§ **Text segment**

An allied correspondent standing in rubble before the shell of a building that once was a movie theatre in Hiroshima, Japan in September 1945.

PAUL Ham is ready for a fight. He arrives for our meeting armed with a copy of his new book, Hiroshima Nagasaki, which is bristling with yellow post-it notes. Fearing he might start bombarding me with passages from the book, I quickly run up the white flag and tell him I agree with everything he has written.

But what would I know? When it comes to World War II and the surrender of Japan I’ve always believed what we’ve all been told over the past 65 years: that the nuclear bombs dropped on Hiroshima and Nagasaki on August 6 and 9, 1945, ended the war and saved a million American lives that would have been lost if the US had invaded Japan.

This, says Ham, is a lie. The US didn’t need to use the nuclear weapons. Japan would have surrendered without them. There was not going to be an invasion. There are, he believes, people who will take exception to his claims. These are the people he is ready to fight and he seems to be relishing the prospect. “I’m expecting to get hammered but I have a whole battery of evidence to rebut,” he says.

§ **Written instruction 1**
Name every country or city mentioned in the article about Paul Ham.
§ **Written instruction 2**
Carry on the article about Paul Ham from its final sentence.
The rows are separate material with no connection to the article about Paul Ham.

Saved entries
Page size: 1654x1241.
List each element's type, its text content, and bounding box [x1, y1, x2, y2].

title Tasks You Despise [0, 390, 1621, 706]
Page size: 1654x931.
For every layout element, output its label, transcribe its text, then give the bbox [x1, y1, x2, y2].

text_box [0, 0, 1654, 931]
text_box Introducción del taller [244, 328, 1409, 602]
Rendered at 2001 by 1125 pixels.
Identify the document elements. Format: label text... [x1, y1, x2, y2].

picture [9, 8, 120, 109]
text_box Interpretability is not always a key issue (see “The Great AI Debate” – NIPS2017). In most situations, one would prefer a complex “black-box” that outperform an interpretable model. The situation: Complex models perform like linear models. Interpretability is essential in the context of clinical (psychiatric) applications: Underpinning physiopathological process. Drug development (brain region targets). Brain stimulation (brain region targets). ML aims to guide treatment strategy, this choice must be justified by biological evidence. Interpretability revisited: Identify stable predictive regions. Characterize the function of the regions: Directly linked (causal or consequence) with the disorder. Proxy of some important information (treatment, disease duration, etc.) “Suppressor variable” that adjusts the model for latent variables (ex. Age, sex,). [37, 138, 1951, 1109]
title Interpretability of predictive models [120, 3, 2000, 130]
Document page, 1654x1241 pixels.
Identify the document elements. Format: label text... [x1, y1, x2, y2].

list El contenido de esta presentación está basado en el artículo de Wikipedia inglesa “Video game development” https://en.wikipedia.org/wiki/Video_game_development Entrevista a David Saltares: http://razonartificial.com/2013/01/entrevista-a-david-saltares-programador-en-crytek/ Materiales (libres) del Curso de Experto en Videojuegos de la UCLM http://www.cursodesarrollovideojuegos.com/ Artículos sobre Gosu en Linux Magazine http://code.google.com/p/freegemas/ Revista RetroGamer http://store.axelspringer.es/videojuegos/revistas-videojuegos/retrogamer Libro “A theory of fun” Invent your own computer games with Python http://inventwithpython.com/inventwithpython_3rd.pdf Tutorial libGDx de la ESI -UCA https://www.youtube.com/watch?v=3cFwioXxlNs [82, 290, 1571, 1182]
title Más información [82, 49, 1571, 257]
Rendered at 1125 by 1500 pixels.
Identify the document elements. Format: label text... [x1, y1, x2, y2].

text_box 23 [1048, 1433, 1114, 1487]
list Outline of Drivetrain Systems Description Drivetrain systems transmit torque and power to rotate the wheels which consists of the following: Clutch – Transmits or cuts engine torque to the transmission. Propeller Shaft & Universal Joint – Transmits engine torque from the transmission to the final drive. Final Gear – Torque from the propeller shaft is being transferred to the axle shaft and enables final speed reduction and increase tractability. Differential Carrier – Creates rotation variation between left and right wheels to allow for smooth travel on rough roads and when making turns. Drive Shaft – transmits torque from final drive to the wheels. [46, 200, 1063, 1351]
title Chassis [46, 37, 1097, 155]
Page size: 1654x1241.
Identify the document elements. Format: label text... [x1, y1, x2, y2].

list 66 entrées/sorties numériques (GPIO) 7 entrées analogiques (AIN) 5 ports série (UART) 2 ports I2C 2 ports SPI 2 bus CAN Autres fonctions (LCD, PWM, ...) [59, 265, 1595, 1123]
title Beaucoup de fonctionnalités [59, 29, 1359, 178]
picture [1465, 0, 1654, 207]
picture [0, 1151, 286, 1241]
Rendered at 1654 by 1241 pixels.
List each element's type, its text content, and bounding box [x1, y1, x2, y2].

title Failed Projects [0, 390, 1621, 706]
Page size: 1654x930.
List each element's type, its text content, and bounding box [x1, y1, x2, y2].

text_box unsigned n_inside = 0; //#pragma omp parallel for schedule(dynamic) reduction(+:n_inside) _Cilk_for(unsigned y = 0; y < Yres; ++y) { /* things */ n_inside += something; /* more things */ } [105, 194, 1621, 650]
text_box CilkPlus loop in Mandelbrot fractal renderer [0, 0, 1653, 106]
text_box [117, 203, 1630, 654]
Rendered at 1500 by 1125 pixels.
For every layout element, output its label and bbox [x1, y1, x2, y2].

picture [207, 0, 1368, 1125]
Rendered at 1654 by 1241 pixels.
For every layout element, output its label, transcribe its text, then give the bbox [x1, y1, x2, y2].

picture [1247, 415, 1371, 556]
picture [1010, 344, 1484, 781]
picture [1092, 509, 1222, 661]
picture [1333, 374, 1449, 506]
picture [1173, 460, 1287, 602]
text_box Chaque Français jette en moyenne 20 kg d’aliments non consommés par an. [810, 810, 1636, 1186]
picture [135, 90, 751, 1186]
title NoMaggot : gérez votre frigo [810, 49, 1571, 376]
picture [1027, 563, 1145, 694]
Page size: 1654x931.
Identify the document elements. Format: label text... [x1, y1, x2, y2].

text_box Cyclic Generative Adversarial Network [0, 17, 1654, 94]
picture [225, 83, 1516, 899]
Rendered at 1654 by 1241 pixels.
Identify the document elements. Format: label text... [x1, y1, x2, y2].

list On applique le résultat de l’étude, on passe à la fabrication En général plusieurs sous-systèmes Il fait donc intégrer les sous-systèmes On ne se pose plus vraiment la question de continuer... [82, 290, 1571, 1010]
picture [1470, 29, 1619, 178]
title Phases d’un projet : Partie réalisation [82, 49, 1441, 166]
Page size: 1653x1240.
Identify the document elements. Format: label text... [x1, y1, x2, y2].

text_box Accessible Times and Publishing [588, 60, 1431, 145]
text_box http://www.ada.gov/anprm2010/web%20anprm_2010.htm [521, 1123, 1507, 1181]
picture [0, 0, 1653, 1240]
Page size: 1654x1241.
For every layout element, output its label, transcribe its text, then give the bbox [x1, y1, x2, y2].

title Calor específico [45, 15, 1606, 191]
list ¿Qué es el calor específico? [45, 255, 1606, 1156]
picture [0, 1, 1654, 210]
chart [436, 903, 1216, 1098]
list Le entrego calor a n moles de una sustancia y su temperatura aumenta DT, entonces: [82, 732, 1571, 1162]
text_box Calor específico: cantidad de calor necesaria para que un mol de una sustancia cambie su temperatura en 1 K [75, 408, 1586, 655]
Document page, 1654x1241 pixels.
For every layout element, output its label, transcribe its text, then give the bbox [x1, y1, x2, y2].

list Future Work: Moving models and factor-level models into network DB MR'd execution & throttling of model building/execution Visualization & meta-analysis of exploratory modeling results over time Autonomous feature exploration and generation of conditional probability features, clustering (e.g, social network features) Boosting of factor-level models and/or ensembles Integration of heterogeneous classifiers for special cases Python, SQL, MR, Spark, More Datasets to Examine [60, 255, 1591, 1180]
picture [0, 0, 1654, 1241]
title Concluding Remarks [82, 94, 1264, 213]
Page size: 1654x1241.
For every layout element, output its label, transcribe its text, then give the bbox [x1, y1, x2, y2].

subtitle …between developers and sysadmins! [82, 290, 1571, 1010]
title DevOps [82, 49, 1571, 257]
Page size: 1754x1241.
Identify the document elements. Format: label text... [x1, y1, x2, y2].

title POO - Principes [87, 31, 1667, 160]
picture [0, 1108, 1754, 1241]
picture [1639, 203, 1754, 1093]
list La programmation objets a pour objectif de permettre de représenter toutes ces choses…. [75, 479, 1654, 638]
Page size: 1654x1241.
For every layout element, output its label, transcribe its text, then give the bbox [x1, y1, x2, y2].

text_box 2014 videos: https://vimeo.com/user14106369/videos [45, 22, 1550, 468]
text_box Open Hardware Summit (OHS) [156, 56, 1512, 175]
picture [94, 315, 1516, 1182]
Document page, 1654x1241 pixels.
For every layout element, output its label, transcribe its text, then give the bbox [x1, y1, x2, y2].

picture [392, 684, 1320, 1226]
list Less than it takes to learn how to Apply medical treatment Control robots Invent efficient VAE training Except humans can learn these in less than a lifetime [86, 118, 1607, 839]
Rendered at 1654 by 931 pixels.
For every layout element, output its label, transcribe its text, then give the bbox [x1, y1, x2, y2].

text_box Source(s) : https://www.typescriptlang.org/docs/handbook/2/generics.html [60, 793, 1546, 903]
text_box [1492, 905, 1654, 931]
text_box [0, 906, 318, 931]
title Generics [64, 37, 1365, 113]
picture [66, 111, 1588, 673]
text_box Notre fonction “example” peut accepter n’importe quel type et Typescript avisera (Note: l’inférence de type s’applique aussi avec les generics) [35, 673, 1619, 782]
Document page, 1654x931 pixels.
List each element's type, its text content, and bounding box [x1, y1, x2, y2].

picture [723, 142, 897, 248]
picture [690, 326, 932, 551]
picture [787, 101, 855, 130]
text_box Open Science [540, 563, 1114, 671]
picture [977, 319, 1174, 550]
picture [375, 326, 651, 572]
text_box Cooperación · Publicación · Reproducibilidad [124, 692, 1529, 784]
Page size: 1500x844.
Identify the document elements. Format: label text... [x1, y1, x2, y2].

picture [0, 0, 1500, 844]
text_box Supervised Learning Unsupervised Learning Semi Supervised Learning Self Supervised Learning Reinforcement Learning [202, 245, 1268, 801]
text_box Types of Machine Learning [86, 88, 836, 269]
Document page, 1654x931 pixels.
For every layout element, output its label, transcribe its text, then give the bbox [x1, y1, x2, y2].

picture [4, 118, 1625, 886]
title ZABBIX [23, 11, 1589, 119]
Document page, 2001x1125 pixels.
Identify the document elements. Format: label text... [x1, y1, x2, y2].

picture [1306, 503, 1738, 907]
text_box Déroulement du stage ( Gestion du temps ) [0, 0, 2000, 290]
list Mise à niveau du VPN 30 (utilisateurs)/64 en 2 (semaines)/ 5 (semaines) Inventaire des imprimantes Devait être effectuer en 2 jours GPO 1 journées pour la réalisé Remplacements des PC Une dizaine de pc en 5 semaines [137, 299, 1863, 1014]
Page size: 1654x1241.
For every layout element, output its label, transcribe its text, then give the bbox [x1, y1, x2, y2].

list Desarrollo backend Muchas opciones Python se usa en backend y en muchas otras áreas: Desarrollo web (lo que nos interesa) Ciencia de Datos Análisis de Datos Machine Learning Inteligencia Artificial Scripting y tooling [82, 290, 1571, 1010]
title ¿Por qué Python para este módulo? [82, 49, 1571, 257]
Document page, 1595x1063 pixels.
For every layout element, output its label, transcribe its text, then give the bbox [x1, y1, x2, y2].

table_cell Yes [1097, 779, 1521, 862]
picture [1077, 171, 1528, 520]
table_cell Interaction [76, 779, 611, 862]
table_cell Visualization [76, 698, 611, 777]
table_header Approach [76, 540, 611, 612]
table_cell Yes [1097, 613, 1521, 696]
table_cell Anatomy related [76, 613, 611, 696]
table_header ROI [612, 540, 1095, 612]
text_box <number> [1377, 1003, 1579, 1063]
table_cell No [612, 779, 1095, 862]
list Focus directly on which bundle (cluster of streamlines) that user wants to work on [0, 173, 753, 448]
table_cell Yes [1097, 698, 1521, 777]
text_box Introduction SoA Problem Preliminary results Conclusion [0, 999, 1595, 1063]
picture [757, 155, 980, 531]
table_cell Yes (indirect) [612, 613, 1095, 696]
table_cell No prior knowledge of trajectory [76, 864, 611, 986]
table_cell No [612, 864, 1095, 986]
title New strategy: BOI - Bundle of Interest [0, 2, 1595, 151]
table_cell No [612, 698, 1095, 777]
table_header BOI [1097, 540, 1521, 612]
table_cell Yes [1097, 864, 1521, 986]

§ **Written answer 1**
Hiroshima, Japan, Nagasaki, US

§ **Written answer 2**
Ham’s argument is that the war was going to end soon without an American invasion or the atom bombs. Japan had lost the air and sea war, and the US blockade was depriving it of raw materials and food. But it was Russia’s invasion of Manchuria that sealed the Rising Sun’s fate. The Japanese feared the Russians more. Intercepted cables between the Japanese leaders and their ambassador to Moscow, Naotake Sato, show that they were already putting out peace feelers. And documents Ham found in the Japanese archives show that when its leaders were discussing surrender after the bombs were dropped, they did not consider the nuclear threat.

Ham did not set out to rewrite history. He intended just to write about the bombs and their aftermath, his interest piqued by conversations he had with Japanese while researching his first book, Kokoda. But as he delved into the subject the shape of the book began to change. “It was like being on a ship going one way then it slowly starts to turn around,” he says. “When I started I shared the sentiment that the A-bombs were the ‘least abhorrent choice’. But I felt there was something missing.”

                     

In any case, the argument that the use of the atomic bombs was unnecessary is not new. It is fairer to say that Ham has revived it. Barely before the mushroom clouds had cleared there was condemnation of the bombings, particularly from church groups. In 1946 the US Strategic Bombing Survey found that the bombings were unnecessary, saying that Japan would have surrendered before the end of 1945 without them.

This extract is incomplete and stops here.